Em um caso, uma conta falsa em nome da candidata republicana do Arizona Kari Lake concedeu a vitória ao seu oponente democrata, quando na verdade a contagem dos votos ainda não havia sido finalizada. O Twitter levou horas para remover a conta.
Outra conta falsa criada com o selo azul foi uma da Tesla, que também pertence ao dono do Twitter.
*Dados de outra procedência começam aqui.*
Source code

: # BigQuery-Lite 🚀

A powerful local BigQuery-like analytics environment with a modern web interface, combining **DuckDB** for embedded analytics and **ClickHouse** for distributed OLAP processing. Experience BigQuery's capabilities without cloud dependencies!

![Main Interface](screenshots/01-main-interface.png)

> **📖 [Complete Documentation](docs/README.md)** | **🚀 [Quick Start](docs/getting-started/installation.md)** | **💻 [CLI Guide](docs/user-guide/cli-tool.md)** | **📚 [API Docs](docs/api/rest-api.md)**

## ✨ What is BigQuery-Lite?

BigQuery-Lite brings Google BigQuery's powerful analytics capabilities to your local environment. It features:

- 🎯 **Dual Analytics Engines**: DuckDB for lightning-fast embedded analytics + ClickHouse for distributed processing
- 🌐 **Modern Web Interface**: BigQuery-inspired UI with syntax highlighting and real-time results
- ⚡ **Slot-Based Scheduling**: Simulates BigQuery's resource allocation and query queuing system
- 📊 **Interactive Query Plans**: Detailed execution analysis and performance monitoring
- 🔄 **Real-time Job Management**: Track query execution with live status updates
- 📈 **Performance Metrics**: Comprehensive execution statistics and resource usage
Alguém se fez passar pelo próprio Elon Musk para fazer postagens sobre os ataques de 11 de setembro de 2001.
Refúgio de conspiracionistas
O sistema “Twitter Blue” também está sendo explorado por conspiracionistas e ativistas de extrema-direita.
A equipe de monitoramento da BBC detectou pelo menos três contas de influenciadores do movimento chamado QAnon que compraram marcas azuis no Twitter.
Os ativistas de extrema-direita Jason Kessler e Richard Spencer, que organizaram o comício “Unite the Right” de 2017 em Charlottesville (no qual uma pessoa foi morta e 35 ficaram feridas), compraram selos azuis.
O Twitter tinha removido os selos de verificação das contas de Kessler e Spencer após a manifestação violenta há cinco anos.
Os pesquisadores também detectaram diversas contas com selos azuis comprados usando imagens de pessoas falsas geradas por inteligência artificial.
Isso é particularmente preocupante pois esses tipos de contas, comumente chamadas de “bots”, são frequentemente usadas por redes de desinformação com o objetivo de influenciar acontecimentos políticos.
O Twitter suspendeu muitas dessas contas falsas, mas tem tido dificuldade em acompanhar as novas contas falsas “verificadas” que aparecem.
Como solução alternativa, novos selos cinza “oficiais” começaram a ser adicionados em algumas contas de alto perfil, como de governos e veículos de imprensa, mas Musk descartou o novo selo quase imediatamente.
Ainda não está claro como o Twitter planeja resolver o problema das contas falsas com o selo azul no longo prazo.
Vários especialistas levantaram preocupações sobre os danos que a falta de confiança no sistema de verificação do Twitter pode causar durante eventos como tiroteios em massa, ataques terroristas ou desastres naturais, quando autoridades locais, polícia, serviços de emergência e jornalistas costumam divulgar informações e conselhos importantes.